Le marché américain étant fermé jeudi 25 novembre pour Thanksgiving, tous les indicateurs de fin de semaine seront publiés ce mercredi, parmi lesquels une seconde estimation du PIB au troisième trimestre, les commandes de biens durables en octobre et les dépenses de consommation au cours du même mois.

La situation sanitaire continue d'inquiéter par ailleurs en Europe, où l'Organisation mondiale de la santé redoute 700.000 morts supplémentaires.

"À court terme, l'enjeu pour le gouvernement est d'étendre la couverture vaccinale et d'accélérer la campagne de rappel pour les personnes les plus vulnérables", relève Christopher Dembik, directeur stratégie et macro-économie de Saxo Banque.

Le climat des affaires en France a de nouveau progressé en novembre, dépassant son niveau déjà élevé de juin dernier, notamment du fait de l'amélioration des carnets de commandes à l'export dans l'industrie, a indiqué l'Insee. Mais les dernières évolutions sanitaires pourraient rendre cet indicateur obsolète.

Elior réduit sa perte

Le groupe de restauration collective a accusé une perte nette de 100 millions d'euros sur son exercice 2020/21 encore perturbé par la crise sanitaire, contre une perte de 483 millions un an plus tôt.
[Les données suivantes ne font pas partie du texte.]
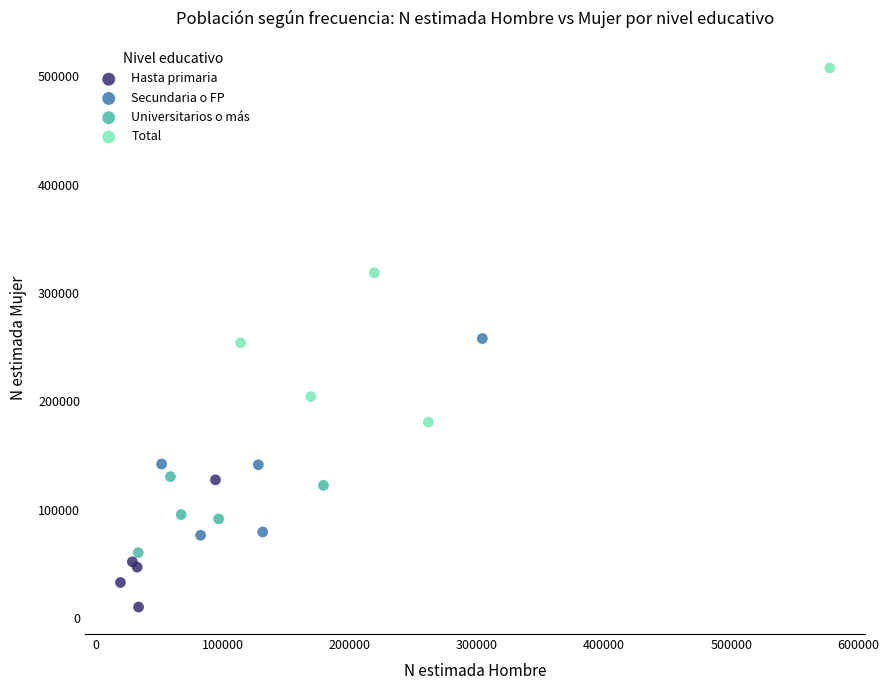

What are all the series names shown in the legend?

Hasta primaria, Secundaria o FP, Universitarios o más, Total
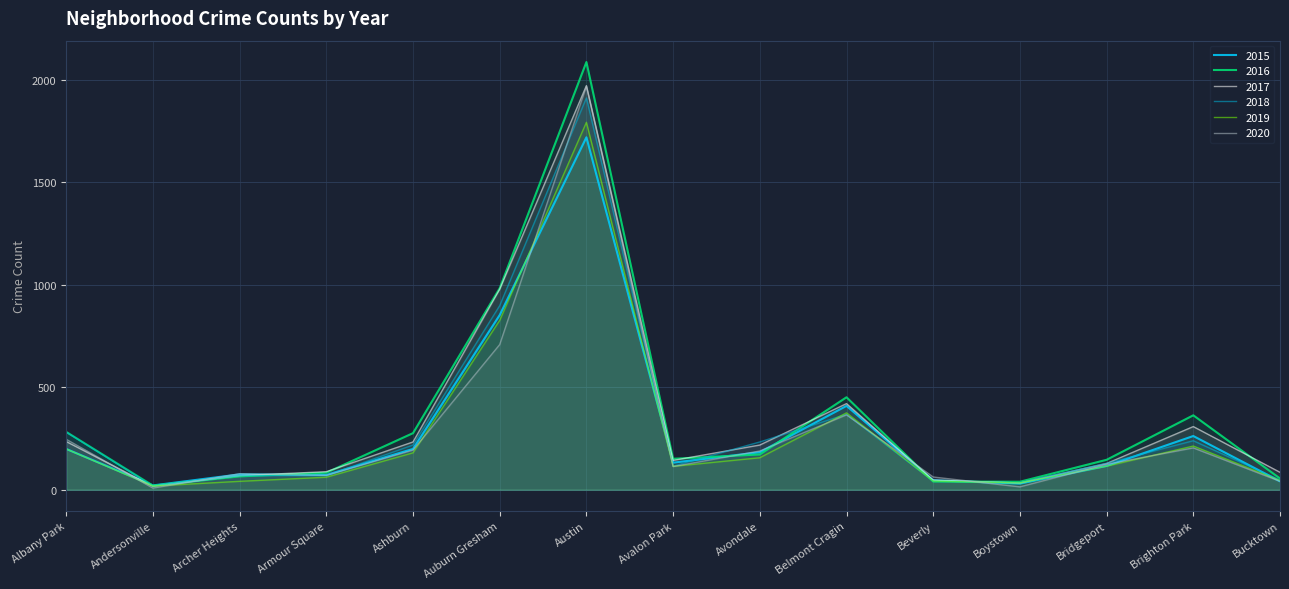

Reading right to left, extract all data points from this chart.

2015: 41	262	116	30	46	409	183	132	1719	852	199	72	75	21	199
2016: 55	363	146	39	40	451	172	151	2086	983	276	83	65	20	282
2017: 85	308	128	33	47	420	218	143	1971	978	233	88	69	17	235
2018: 47	239	129	34	41	368	233	115	1911	898	218	69	69	18	281
2019: 45	213	115	33	42	375	156	114	1792	826	180	61	41	18	199
2020: 41	204	124	14	62	365	189	113	1968	708	193	70	78	8	246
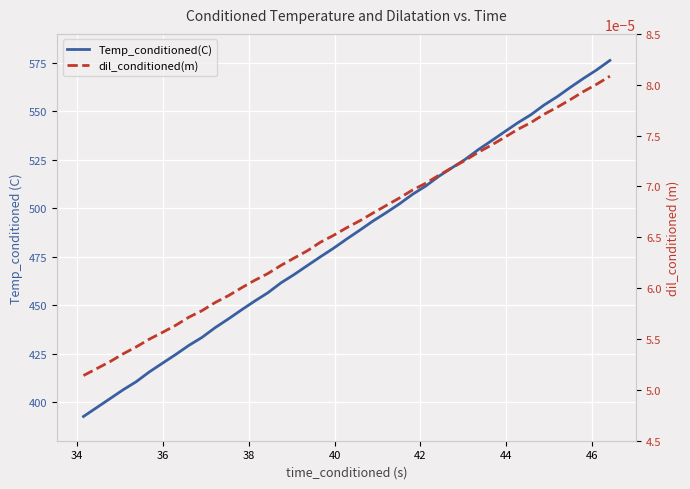

The dil_conditioned(m) series shows 0.0 at 34. True or false?

False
L'action Elior gagnait 3,46% à 6,28 euros.

Colis Privé se lance via DEE Tech

Le Spac DEE Tech, qui avait levé 165 millions d'euros en juin pour investir dans une "entreprise technologique à fort potentiel", a jeté son dévolu sur le livreur Colis Privé, avec lequel il va fusionner. Colis Privé va ainsi devenir une entreprise cotée d'une "valeur pro-forma de 566 millions d'euros". L'action de DEE Tech, qui pour l'instant n'est encore qu'une coquille vide, prenait 1,42% à 9,99 euros.